## Work request
Only the lines that include "dasharray" should be copied from the data below.

## Given records
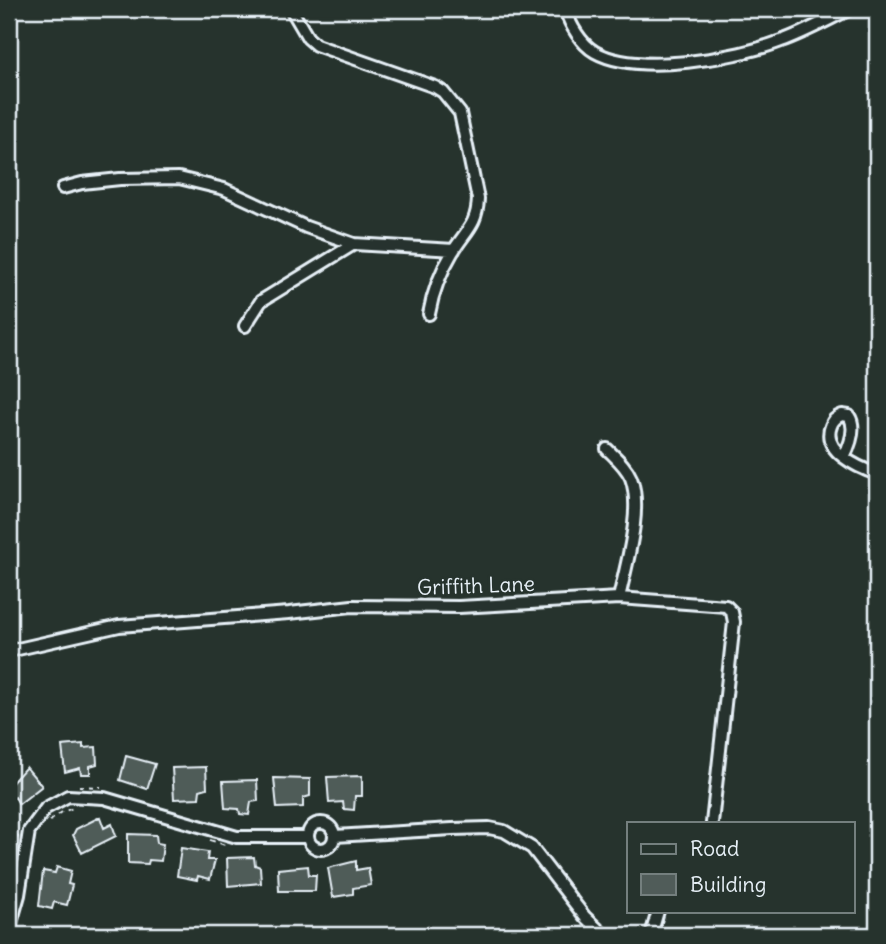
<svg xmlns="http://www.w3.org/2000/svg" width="886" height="944" font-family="Delius,sans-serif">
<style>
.building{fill:#505c59;stroke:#e8f1f8;stroke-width:2}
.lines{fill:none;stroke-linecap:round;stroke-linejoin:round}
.minor-casing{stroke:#e8f1f8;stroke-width:16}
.path{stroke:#e8f1f8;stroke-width:2;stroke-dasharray:5 5;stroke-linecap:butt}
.minor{stroke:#26332d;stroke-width:10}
.labels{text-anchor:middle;stroke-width:5;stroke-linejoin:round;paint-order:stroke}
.street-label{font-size:21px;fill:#e8f1f8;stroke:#26332d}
</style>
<rect width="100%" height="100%" fill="#26332d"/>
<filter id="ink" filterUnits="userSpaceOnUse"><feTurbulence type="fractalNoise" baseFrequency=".0143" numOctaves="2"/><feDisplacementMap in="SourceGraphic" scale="14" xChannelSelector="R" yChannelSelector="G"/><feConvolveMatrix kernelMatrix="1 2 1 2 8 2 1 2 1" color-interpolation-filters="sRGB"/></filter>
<g filter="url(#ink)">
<path class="building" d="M83 744V748L96 747 97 764 90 766V774H81L80 768 65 772 62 746Z
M126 756 155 764 147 789 120 780Z
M26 767 42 786 19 804 15 797 9 802V786Z
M206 767 207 788 200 790 199 798 174 799 172 768Z
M362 776V796H355L354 810 344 809 343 802 329 803 327 777Z
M274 778 310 779V796L303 798V807L277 808Z
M257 780 258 801 251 802 249 815 240 814 239 809 225 808 223 781Z
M100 817 104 828 112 824 116 836 82 853 73 835 76 829Z
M128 834 156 835 157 843 163 844 161 861 149 860 148 864 128 863Z
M181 848 208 852 207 860H215L210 879 198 876 197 880 177 876Z
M254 857 255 865 260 867 261 883 228 886 227 858Z
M356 861V870L368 868 371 885 353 888V894L333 897 328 868Z
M308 866 309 875H316L315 891H279L278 869Z
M57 867 71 871 68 884 72 885 67 905 54 902 52 909 39 906 43 871 55 873Z"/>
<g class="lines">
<defs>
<path id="minor" d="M291 9 308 38 316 45 435 87 443 92 460 113 478 199C477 226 465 231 452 253 440 273 433 291 429 314
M565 9C570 25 581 44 595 52 638 76 737 58 781 41 804 33 827 20 850 9
M63 188 82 183 120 179 179 178 224 189 306 227 354 244 454 250
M245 326 261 301 354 244
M607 449C616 458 626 466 631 478 643 510 626 565 619 598
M844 457C850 445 857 428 849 416L842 415C836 417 833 420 831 426 821 451 859 468 877 474
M9 651 119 626 289 613 352 606 459 607 619 598 726 606 732 612 734 622 712 823
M308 836a13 13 0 1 1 26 0a13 13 0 1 1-26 0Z
M335 836 452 829 489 828 504 831 532 848 585 917 604 935
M9 930 19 895 29 831 46 808 68 796 104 798 237 837H308
M651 935 658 911"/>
</defs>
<use href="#minor" class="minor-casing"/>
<path class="path" d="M79 786 101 787
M50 821 62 812 76 807
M210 840 228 846
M9 888 18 835"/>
<use href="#minor" class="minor"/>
</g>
</g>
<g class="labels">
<g class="street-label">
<text transform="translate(476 586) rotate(-2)" y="7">Griffith Lane</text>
</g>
</g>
<rect width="886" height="944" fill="none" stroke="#26332d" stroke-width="35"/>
<rect x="18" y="18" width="851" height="909" fill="none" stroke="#e8f1f8" stroke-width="2.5" filter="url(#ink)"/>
<rect x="627" y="822" width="228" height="91" fill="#26332d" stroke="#747f7e" stroke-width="2"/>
<rect x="641" y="844" width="35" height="10" fill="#26332d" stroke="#747f7e" stroke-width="2"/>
<text x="690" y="856" font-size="21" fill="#e8f1f8">Road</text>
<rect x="641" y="874" width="35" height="21" fill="#505c59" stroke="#747f7e" stroke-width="2"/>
<text x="690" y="892" font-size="21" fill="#e8f1f8">Building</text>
</svg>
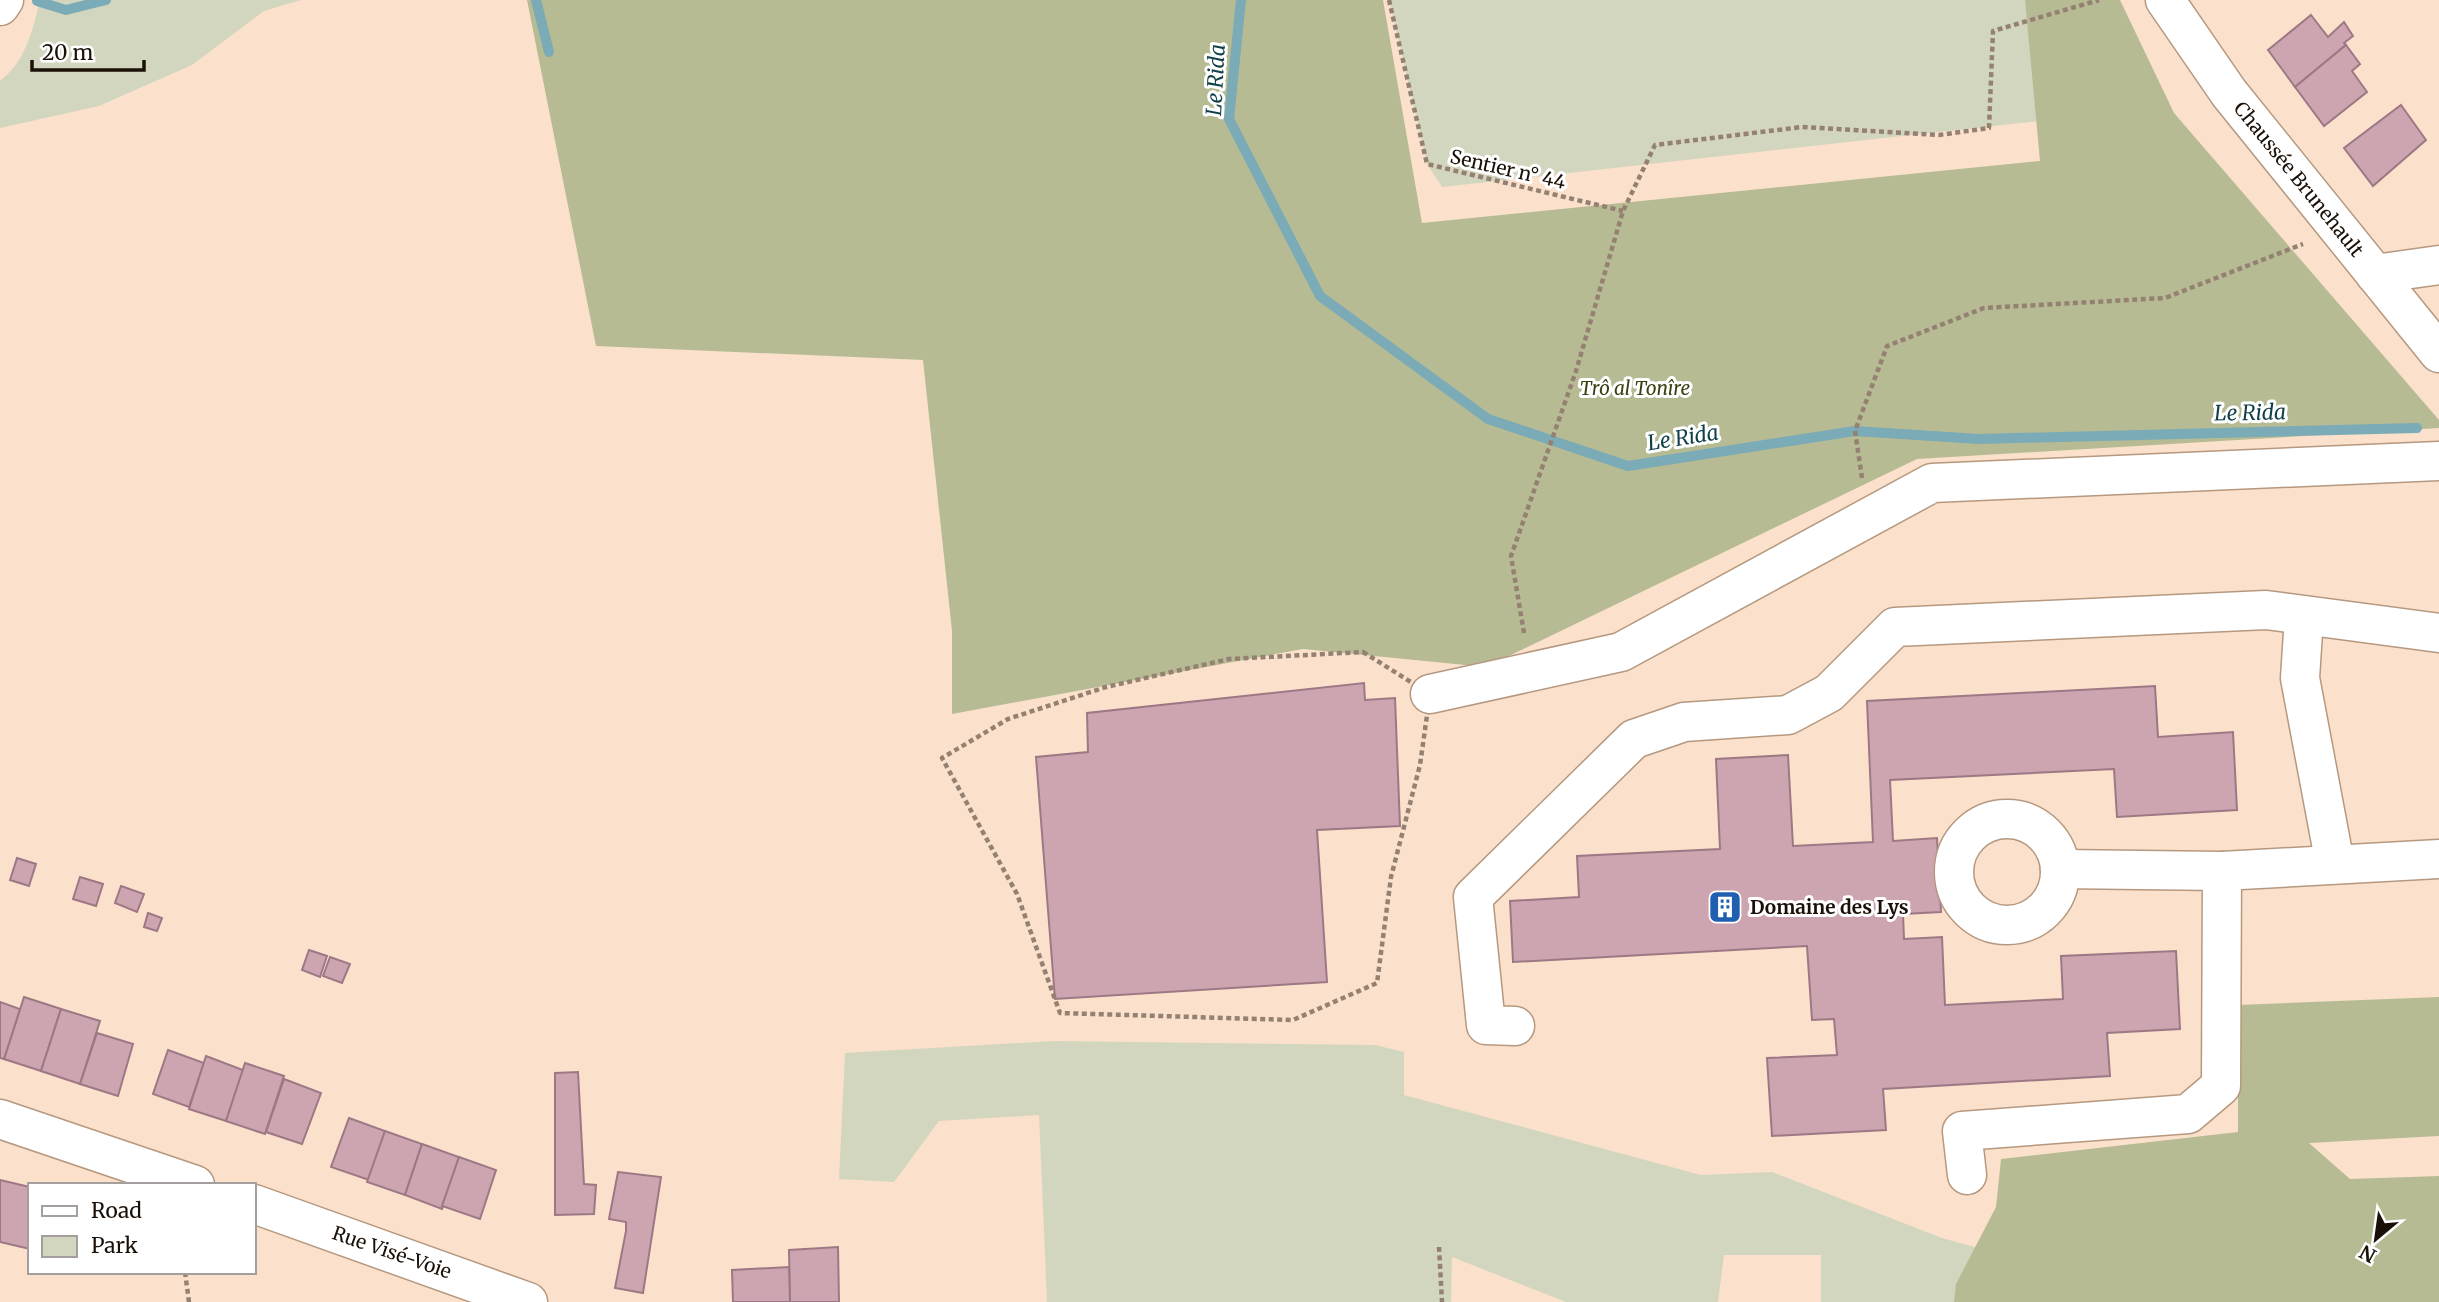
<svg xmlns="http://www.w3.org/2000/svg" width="2439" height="1302" font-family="Merriweather,serif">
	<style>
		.green { fill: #d3d6be }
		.forest { fill: #b6bb94 }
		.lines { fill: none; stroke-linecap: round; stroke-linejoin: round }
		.stream { stroke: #7aabb6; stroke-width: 10 }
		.building { fill: #cda5b1; stroke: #9d7884; stroke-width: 2 }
		.minor-casing { stroke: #b5987f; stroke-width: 41 }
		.path { stroke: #948172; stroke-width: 4.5; stroke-dasharray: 5 3.5; stroke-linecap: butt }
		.minor { stroke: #fff; stroke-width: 38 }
		.labels { text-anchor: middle; stroke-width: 6; stroke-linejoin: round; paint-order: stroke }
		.street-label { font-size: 19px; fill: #1b1007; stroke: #fff }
		.park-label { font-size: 19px; font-style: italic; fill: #3c3f10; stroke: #fff }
		.poi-label { font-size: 19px; font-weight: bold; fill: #1b1007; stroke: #fff; text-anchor: start }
		.water-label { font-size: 21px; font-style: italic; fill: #113f48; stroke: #fff }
	</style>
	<rect width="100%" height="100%" fill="#fbe1cc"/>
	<!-- green -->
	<g class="green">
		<path d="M40,0H301L264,11L192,65L99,106L0,128V81C26,61 33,29 40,0Z"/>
		<polygon points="1389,0 2025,0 2038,121 1442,187 1427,164"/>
		<polygon points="1054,1041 1375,1045 1404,1052 1404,1095 1701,1175 1772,1172 1942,1238 2172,1302 1821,1302 1821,1255 1724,1255 1718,1302 1566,1302 1452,1257 1451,1302 1047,1302 1039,1115 939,1121 894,1182 839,1179 845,1053"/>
	</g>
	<!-- forest -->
	<g class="forest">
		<polygon points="527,0 1383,0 1422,223 2040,161 2025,0 2120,0 2174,113 2439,420 2439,428 1917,459 1486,667 1303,649 952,714 952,631 923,360 596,346"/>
		<polygon points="2439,997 2439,1136 2309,1143 2350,1179 2439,1176 2439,1302 1954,1302 1956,1284 1996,1207 2001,1159 2238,1132 2238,1005"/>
	</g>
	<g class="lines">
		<!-- stream -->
		<g class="stream">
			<polyline points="536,0 549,52"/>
			<polyline points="1241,0 1229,119 1320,296 1488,419 1628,466 1855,431 1979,439 2417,428"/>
			<polyline points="37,1 66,10 106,0"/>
		</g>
	</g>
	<!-- building -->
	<g class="building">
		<polygon points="2311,15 2328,37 2344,22 2353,36 2344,43 2346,45 2295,87 2268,50"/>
		<polygon points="2346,45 2360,64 2352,71 2367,92 2324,126 2295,87"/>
		<polygon points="2401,105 2426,140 2373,186 2344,148"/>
		<polygon points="1364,683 1365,700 1395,698 1400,826 1317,830 1327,982 1055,999 1036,757 1088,752 1087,713"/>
		<polygon points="2155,686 2158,737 2233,732 2237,810 2117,817 2114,769 1890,780 1893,841 1937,838 1941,912 1903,914 1904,939 1942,937 1945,1005 2063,999 2061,956 2176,951 2180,1029 2107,1033 2110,1076 1883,1089 1886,1130 1772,1136 1767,1058 1837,1055 1834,1019 1812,1020 1807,946 1513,962 1510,901 1579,897 1577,856 1720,849 1716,759 1788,755 1793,846 1873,842 1867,701"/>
		<polygon points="17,858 36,864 29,886 10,880"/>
		<polygon points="80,877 103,884 96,906 73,899"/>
		<polygon points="121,886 144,894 137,912 115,903"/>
		<polygon points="148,913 162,918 157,931 144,927"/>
		<polygon points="309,950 327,956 320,977 302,970"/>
		<polygon points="330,957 350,964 342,983 323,976"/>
		<polygon points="24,997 61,1009 41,1071 4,1059"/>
		<polygon points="0,1002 20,1009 4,1059 0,1058"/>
		<polygon points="61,1009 100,1021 80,1084 41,1071"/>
		<polygon points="97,1033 133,1044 118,1096 80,1084"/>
		<polygon points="168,1050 204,1063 189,1107 153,1094"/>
		<polygon points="206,1056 243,1070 226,1121 189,1109"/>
		<polygon points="245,1063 284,1076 265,1134 226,1121"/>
		<polygon points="578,1072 584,1184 596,1185 594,1214 555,1215 555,1073"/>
		<polygon points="284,1079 321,1093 302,1144 266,1132"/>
		<polygon points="349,1118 385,1131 369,1180 331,1167"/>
		<polygon points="385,1131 422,1144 405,1195 367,1182"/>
		<polygon points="422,1144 459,1157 442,1209 405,1195"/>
		<polygon points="459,1157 496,1170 480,1219 442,1206"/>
		<polygon points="618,1172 661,1177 643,1293 615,1288 626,1231 626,1222 609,1219"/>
		<polygon points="0,1180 30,1187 30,1249 0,1242"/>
		<polygon points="838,1247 839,1302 790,1302 789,1250"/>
		<polygon points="789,1267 790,1302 733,1302 732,1270"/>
	</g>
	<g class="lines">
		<defs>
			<g id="minor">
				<polyline points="2165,0 2229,93 2439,353"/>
				<polyline points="0,6 4,0"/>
				<polyline points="2375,274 2439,265"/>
				<polyline points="2304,617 2300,678 2335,864"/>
				<polyline points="1430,694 1621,652 1932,483 2439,461"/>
				<circle cx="2007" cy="872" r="53"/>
				<polyline points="2060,869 2222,871 2439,859"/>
				<polyline points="1515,1026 1486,1025 1473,897 1634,739 1684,722 1788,715 1829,693 1895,627 2266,610 2439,633"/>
				<polyline points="0,1119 195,1185"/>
				<polyline points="1967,1175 1962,1131 2188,1114 2221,1086 2222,871"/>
				<polyline points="254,1204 528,1302"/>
			</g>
		</defs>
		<!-- minor casing -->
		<use href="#minor" class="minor-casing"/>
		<!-- path -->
		<g class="path">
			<polyline points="1389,0 1427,164 1623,211"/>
			<polyline points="1862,478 1855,431 1887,346 1984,308 2165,298 2303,244"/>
			<polyline points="1524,633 1511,556 1576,371 1623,211 1655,145 1802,127 1939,135 1989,128 1993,31 2099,0"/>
			<polygon points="1363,652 1430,694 1420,765 1391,877 1377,983 1293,1020 1060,1013 1017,894 942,758 1008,719 1106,687 1229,659"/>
			<polyline points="1439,1247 1442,1302"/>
			<polyline points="185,1272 189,1302"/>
		</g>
		<!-- minor -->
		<use href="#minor" class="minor"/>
	</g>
	<!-- icons -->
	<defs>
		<symbol id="building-square" viewBox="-11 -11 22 22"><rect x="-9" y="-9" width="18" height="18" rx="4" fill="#205fb0" stroke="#fff"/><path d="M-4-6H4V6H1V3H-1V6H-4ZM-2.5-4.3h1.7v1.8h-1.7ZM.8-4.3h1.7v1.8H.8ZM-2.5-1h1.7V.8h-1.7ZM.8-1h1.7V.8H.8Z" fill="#fff"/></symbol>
	</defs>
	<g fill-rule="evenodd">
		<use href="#building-square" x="1706" y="888" width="38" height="38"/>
	</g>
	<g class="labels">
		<!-- street labels -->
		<g class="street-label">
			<text transform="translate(1508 169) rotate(13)" y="7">Sentier n° 44</text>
			<text transform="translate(2299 179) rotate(51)" y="7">Chaussée Brunehault</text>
			<text transform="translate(392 1252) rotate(19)" y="7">Rue Visé-Voie</text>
		</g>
		<!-- park labels -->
		<g class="park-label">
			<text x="1635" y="395">Trô al Tonîre</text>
		</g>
		<!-- poi labels -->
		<g class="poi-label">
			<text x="1750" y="914">Domaine des Lys</text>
		</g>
		<!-- water labels -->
		<g class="water-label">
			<text transform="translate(1216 80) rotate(-87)" y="7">Le Rida</text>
			<text transform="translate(2250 413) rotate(-1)" y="7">Le Rida</text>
			<text transform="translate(1683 438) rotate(-9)" y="7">Le Rida</text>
		</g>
	</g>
	<!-- legend -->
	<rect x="28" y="1183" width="228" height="91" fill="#ffffff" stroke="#a49f9c" stroke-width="2"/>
	<rect x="42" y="1206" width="35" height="10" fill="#ffffff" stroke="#a49f9c" stroke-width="2"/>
	<text x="91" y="1218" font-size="21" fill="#1b1007">Road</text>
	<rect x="42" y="1236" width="35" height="21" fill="#d3d6be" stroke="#a49f9c" stroke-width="2"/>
	<text x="91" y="1253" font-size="21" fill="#1b1007">Park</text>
	<!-- north arrow -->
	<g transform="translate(2376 1239) rotate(209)" stroke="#ffffff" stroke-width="5" paint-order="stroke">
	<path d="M0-5L12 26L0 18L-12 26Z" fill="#1b1007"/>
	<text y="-10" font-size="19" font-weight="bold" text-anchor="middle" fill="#1b1007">N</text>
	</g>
	<!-- scale -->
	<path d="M32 60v10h112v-10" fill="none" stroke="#1b1007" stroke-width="3.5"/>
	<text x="42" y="60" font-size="21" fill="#1b1007" stroke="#ffffff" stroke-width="5" paint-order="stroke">20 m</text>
</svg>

## Result of the task
.path{stroke:#e8f1f8;stroke-width:2;stroke-dasharray:5 5;stroke-linecap:butt}
		.path { stroke: #948172; stroke-width: 4.5; stroke-dasharray: 5 3.5; stroke-linecap: butt }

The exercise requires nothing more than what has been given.